🤖 AI Summary
This work proposes the first end-to-end multi-agent large language model system capable of automatically converting hand-drawn process sketches into executable simulation models in Aspen HYSYS, overcoming longstanding reliance on manual intervention and specialized software. The system integrates three coordinated components: visual parsing of raw process diagrams, generation of an intermediate graph-based structural representation, and synthesis of HYSYS COM interface code. Evaluated on four chemical engineering cases, the framework successfully produced fully runnable HYSYS models, achieving perfect structural fidelity for simple flowsheets and demonstrating connection and stream consistency scores exceeding 0.93 and 0.96, respectively, for complex cases.
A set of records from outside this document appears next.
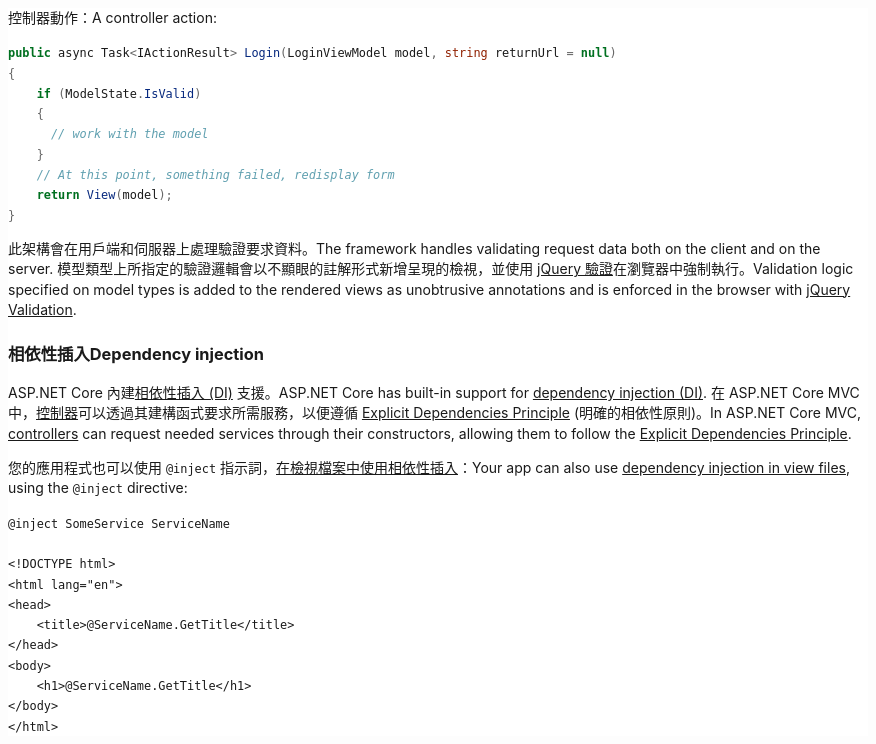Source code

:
 ```csharp
```

<span data-ttu-id="bfe9a-171">控制器動作：</span><span class="sxs-lookup"><span data-stu-id="bfe9a-171">A controller action:</span></span>

```csharp
public async Task<IActionResult> Login(LoginViewModel model, string returnUrl = null)
{
    if (ModelState.IsValid)
    {
      // work with the model
    }
    // At this point, something failed, redisplay form
    return View(model);
}
```

<span data-ttu-id="bfe9a-172">此架構會在用戶端和伺服器上處理驗證要求資料。</span><span class="sxs-lookup"><span data-stu-id="bfe9a-172">The framework handles validating request data both on the client and on the server.</span></span> <span data-ttu-id="bfe9a-173">模型類型上所指定的驗證邏輯會以不顯眼的註解形式新增呈現的檢視，並使用 [jQuery 驗證](https://jqueryvalidation.org/)在瀏覽器中強制執行。</span><span class="sxs-lookup"><span data-stu-id="bfe9a-173">Validation logic specified on model types is added to the rendered views as unobtrusive annotations and is enforced in the browser with [jQuery Validation](https://jqueryvalidation.org/).</span></span>

### <a name="dependency-injection"></a><span data-ttu-id="bfe9a-174">相依性插入</span><span class="sxs-lookup"><span data-stu-id="bfe9a-174">Dependency injection</span></span>

<span data-ttu-id="bfe9a-175">ASP.NET Core 內建[相依性插入 (DI)](../fundamentals/dependency-injection.md) 支援。</span><span class="sxs-lookup"><span data-stu-id="bfe9a-175">ASP.NET Core has built-in support for [dependency injection (DI)](../fundamentals/dependency-injection.md).</span></span> <span data-ttu-id="bfe9a-176">在 ASP.NET Core MVC 中，[控制器](controllers/dependency-injection.md)可以透過其建構函式要求所需服務，以便遵循 [Explicit Dependencies Principle](/dotnet/standard/modern-web-apps-azure-architecture/architectural-principles#explicit-dependencies) (明確的相依性原則)。</span><span class="sxs-lookup"><span data-stu-id="bfe9a-176">In ASP.NET Core MVC, [controllers](controllers/dependency-injection.md) can request needed services through their constructors, allowing them to follow the [Explicit Dependencies Principle](/dotnet/standard/modern-web-apps-azure-architecture/architectural-principles#explicit-dependencies).</span></span>

<span data-ttu-id="bfe9a-177">您的應用程式也可以使用 `@inject` 指示詞，[在檢視檔案中使用相依性插入](views/dependency-injection.md)：</span><span class="sxs-lookup"><span data-stu-id="bfe9a-177">Your app can also use [dependency injection in view files](views/dependency-injection.md), using the `@inject` directive:</span></span>

```cshtml
@inject SomeService ServiceName

<!DOCTYPE html>
<html lang="en">
<head>
    <title>@ServiceName.GetTitle</title>
</head>
<body>
    <h1>@ServiceName.GetTitle</h1>
</body>
</html>
```
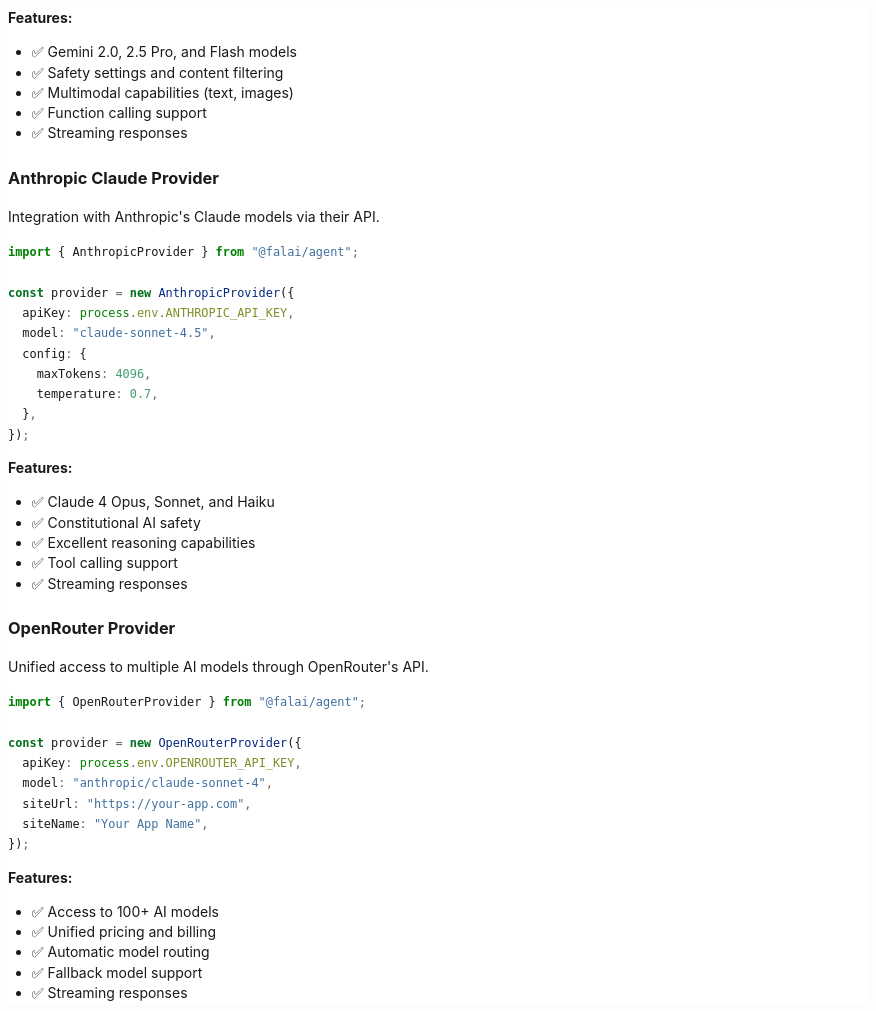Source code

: **Features:**

- ✅ Gemini 2.0, 2.5 Pro, and Flash models
- ✅ Safety settings and content filtering
- ✅ Multimodal capabilities (text, images)
- ✅ Function calling support
- ✅ Streaming responses

### Anthropic Claude Provider

Integration with Anthropic's Claude models via their API.

```typescript
import { AnthropicProvider } from "@falai/agent";

const provider = new AnthropicProvider({
  apiKey: process.env.ANTHROPIC_API_KEY,
  model: "claude-sonnet-4.5",
  config: {
    maxTokens: 4096,
    temperature: 0.7,
  },
});
```

**Features:**

- ✅ Claude 4 Opus, Sonnet, and Haiku
- ✅ Constitutional AI safety
- ✅ Excellent reasoning capabilities
- ✅ Tool calling support
- ✅ Streaming responses

### OpenRouter Provider

Unified access to multiple AI models through OpenRouter's API.

```typescript
import { OpenRouterProvider } from "@falai/agent";

const provider = new OpenRouterProvider({
  apiKey: process.env.OPENROUTER_API_KEY,
  model: "anthropic/claude-sonnet-4",
  siteUrl: "https://your-app.com",
  siteName: "Your App Name",
});
```

**Features:**

- ✅ Access to 100+ AI models
- ✅ Unified pricing and billing
- ✅ Automatic model routing
- ✅ Fallback model support
- ✅ Streaming responses
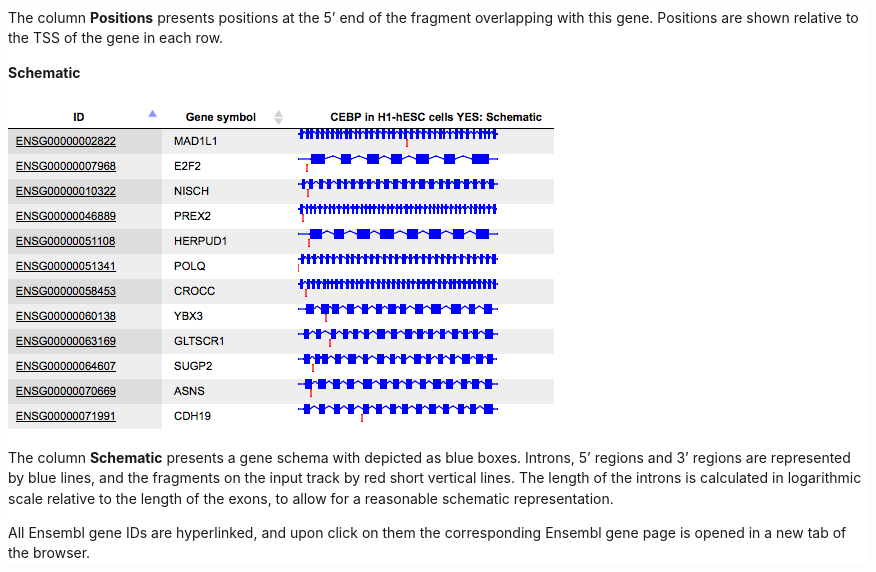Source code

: The column **Positions** presents positions at the 5’ end of the fragment
overlapping with this gene. Positions are shown relative to the TSS of the gene
in each row.

**Schematic**

![](media/496fe26320cd368b71cc39144730b902.png)

The column **Schematic** presents a gene schema with depicted as blue boxes.
Introns, 5’ regions and 3’ regions are represented by blue lines, and the
fragments on the input track by red short vertical lines. The length of the
introns is calculated in logarithmic scale relative to the length of the exons,
to allow for a reasonable schematic representation.

All Ensembl gene IDs are hyperlinked, and upon click on them the corresponding
Ensembl gene page is opened in a new tab of the browser.
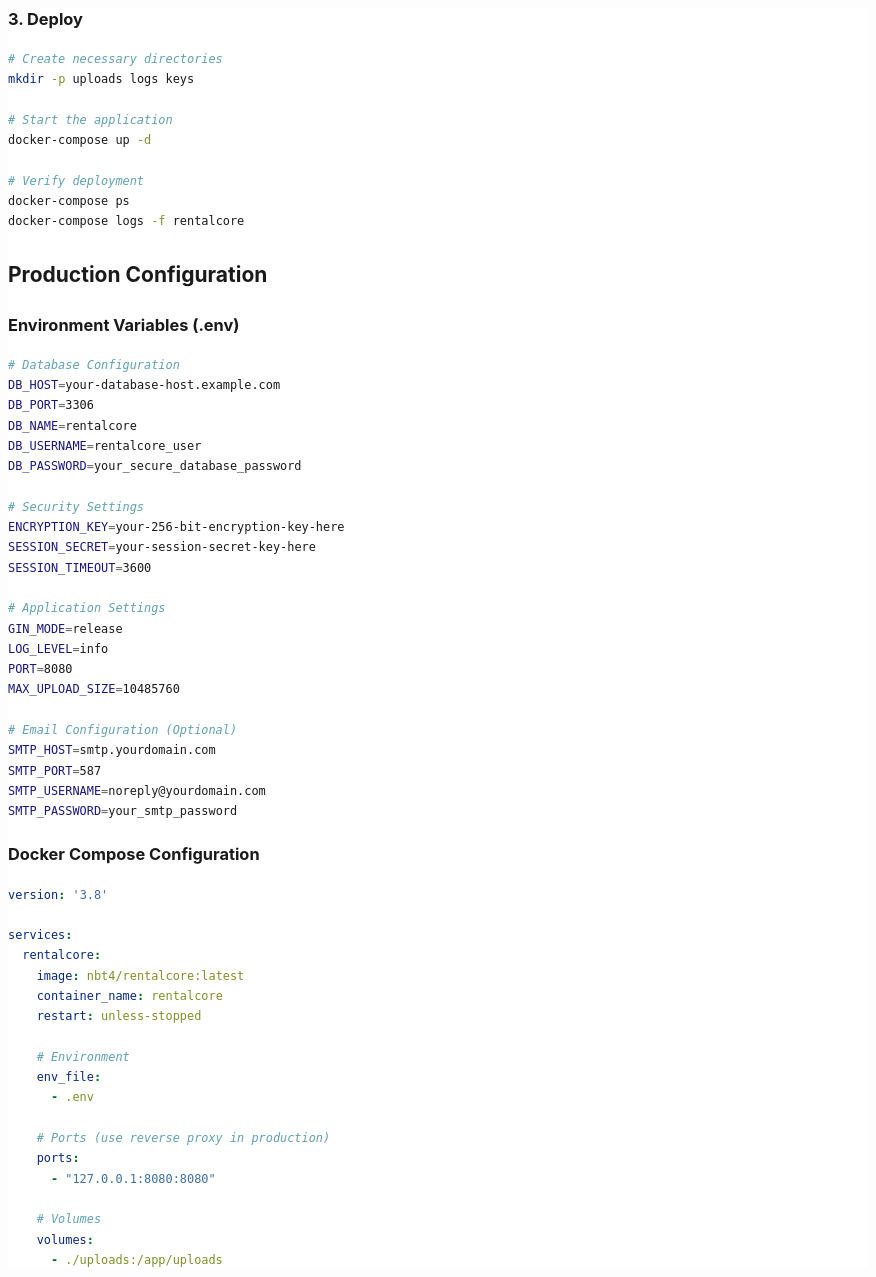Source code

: ### 3. Deploy
```bash
# Create necessary directories
mkdir -p uploads logs keys

# Start the application
docker-compose up -d

# Verify deployment
docker-compose ps
docker-compose logs -f rentalcore
```

## Production Configuration

### Environment Variables (.env)
```bash
# Database Configuration
DB_HOST=your-database-host.example.com
DB_PORT=3306
DB_NAME=rentalcore
DB_USERNAME=rentalcore_user
DB_PASSWORD=your_secure_database_password

# Security Settings
ENCRYPTION_KEY=your-256-bit-encryption-key-here
SESSION_SECRET=your-session-secret-key-here
SESSION_TIMEOUT=3600

# Application Settings
GIN_MODE=release
LOG_LEVEL=info
PORT=8080
MAX_UPLOAD_SIZE=10485760

# Email Configuration (Optional)
SMTP_HOST=smtp.yourdomain.com
SMTP_PORT=587
SMTP_USERNAME=noreply@yourdomain.com
SMTP_PASSWORD=your_smtp_password
```

### Docker Compose Configuration
```yaml
version: '3.8'

services:
  rentalcore:
    image: nbt4/rentalcore:latest
    container_name: rentalcore
    restart: unless-stopped
    
    # Environment
    env_file:
      - .env
    
    # Ports (use reverse proxy in production)
    ports:
      - "127.0.0.1:8080:8080"
    
    # Volumes
    volumes:
      - ./uploads:/app/uploads
```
This study establishes the first fully automated pipeline from conceptual process sketches to executable simulation models.
📝 Abstract
Converting process sketches into executable simulation models remains a major bottleneck in process systems engineering, requiring substantial manual effort and simulator-specific expertise. Recent advances in generative AI have improved both engineering-diagram interpretation and LLM-assisted flowsheet generation, but these remain largely disconnected: diagram-understanding methods often stop at extracted graphs, while text-to-simulation workflows assume structured inputs rather than raw visual artifacts. To bridge this gap, we present an end-to-end multi-agent large language model system that converts process diagrams directly into executable Aspen HYSYS flowsheets. The framework decomposes the task into three coordinated layers: diagram parsing and interpretation, simulation model synthesis, and multi-level validation. Specialized agents handle visual interpretation, graph-based intermediate representation construction, code generation for the HYSYS COM interface, execution, and structural verification. We evaluate the framework on four chemical engineering case studies of increasing complexity, from a simple desalting process to an industrial aromatic production flowsheet with multiple recycle loops. The system produces executable HYSYS models in all cases, achieving complete structural fidelity on the two simpler cases and strong performance on the more complex ones, with connection consistency above 0.93 and stream consistency above 0.96. These results demonstrate a viable end-to-end sketch-to-simulation workflow while highlighting remaining challenges in dense recycle structures, implicit diagram semantics, and simulator-interface constraints.